Rachel scosse la testa. «Quando Aenea se ne andò, nessuno di noi l’aveva mai incontrato.»
«Ma sai perché decise che fosse lui il padre di suo figlio?» insistetti. Mi sentivo come il Grande Inquisitore che ci eravamo lasciati alle spalle su T’ien Shan.
«Sì» disse Rachel, ricambiando lo sguardo, senza rivelarmi altro.
«Aveva a che fare con… con la sua missione?» Mi sentivo la gola sempre più stretta, la voce sempre più tesa. «Si tratta di qualcosa che lei deve fare… di qualche ragione per cui da loro doveva nascere un figlio? Non puoi dirmi qualcosa, Rachel?»
Allora lei mi prese per il polso, stringendo forte. «Raul, sai che Aenea ti spiegherà tutto, quando sarà il momento.»
Mi liberai e sbuffai con malagrazia. «Quando sarà il momento…» brontolai. «Cristo santo, questa frase mi dà la nausea. E non ne posso più di aspettare.»
Rachel si strinse nelle spalle. «Allora affronta Aenea. Minaccia di picchiarla, se non ti dice tutto. Hai massacrato di botte quella Nemes, Aenea non dovrebbe essere un problema.»
Le lanciai un’occhiataccia.
«Parlando seriamente, Raul, questa è una faccenda fra te ed Aenea. Posso solo dirti che sei l’unico uomo di cui lei abbia mai parlato e, per quanto ne so, l’unico che abbia mai amato.»
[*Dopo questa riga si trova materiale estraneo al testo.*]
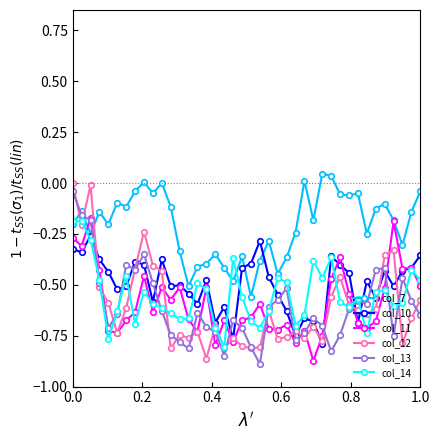

What are all the series names shown in the legend?

col_7, col_10, col_11, col_12, col_13, col_14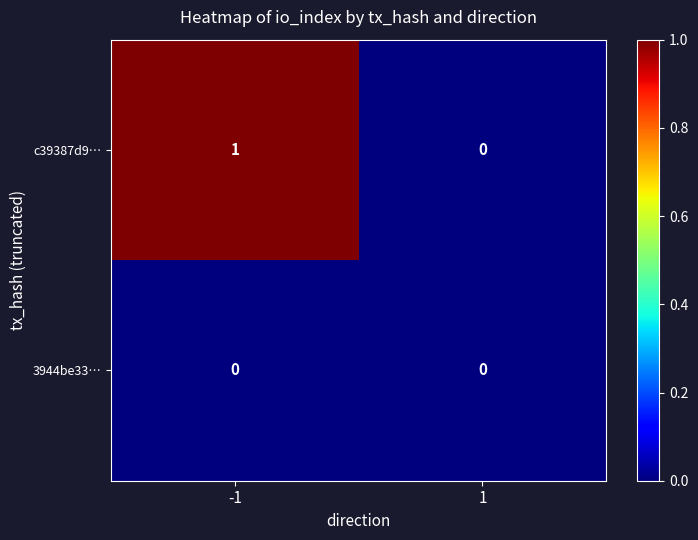

Is the value of c39387d9… at -1 greater than the value of 3944be33… at 1?

Yes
«Come diavolo fai a…» cominciai, furioso, ma mi costrinsi a chiudere la bocca. Le diedi goffamente dei colpetti sul braccio e il movimento iniziò a farmi girare sul mio asse. Non è facile stare vicino a qualcuno, a gravità zero, senza toccarlo. «Grazie, Rachel» conclusi.
«Sei pronto a vedere tutti gli altri?»
Inspirai a fondo. «Quasi. La superficie della capsula può diventare riflettente?»
«Capsula, luminosità novanta per cento» ordinò Rachel. «Alta riflessività interna.» A me disse: «Ti controlli allo specchio prima del grande appuntamento?».
La parete era diventata riflettente quasi quanto una pozza d’acqua cheta; non uno specchio perfetto, ma abbastanza chiara e luminosa da mostrarmi un Raul Endymion con cicatrici sul viso e la testa pelata, cuoio capelluto roseo come pelle di neonato, tracce di lividi e di gonfiori intorno agli occhi, magro, molto magro. Ossa e muscoli del viso e della parte superiore del corpo parevano abbozzati a tratti di carboncino. Gli occhi parevano diversi.
«Cristo santo» ripetei.
Rachel mi rivolse un gesto. «Il robochirurgo ti voleva trattenere ancora una settimana, ma Aenea non poteva aspettare. Le cicatrici non sono permanenti, la maggior parte, almeno. I medicinali che la capsula ti ha somministrato per endovena si prendono cura della rigenerazione. Fra un paio di settimane standard cominceranno a ricrescerti i capelli.»
Mi toccai il cuoio capelluto: era come accarezzare il sedere coperto di cicatrici e ipersensibile di un orrendo neonato. «Un paio di settimane» dissi. «Magnifico. Fottutamente magnifico.»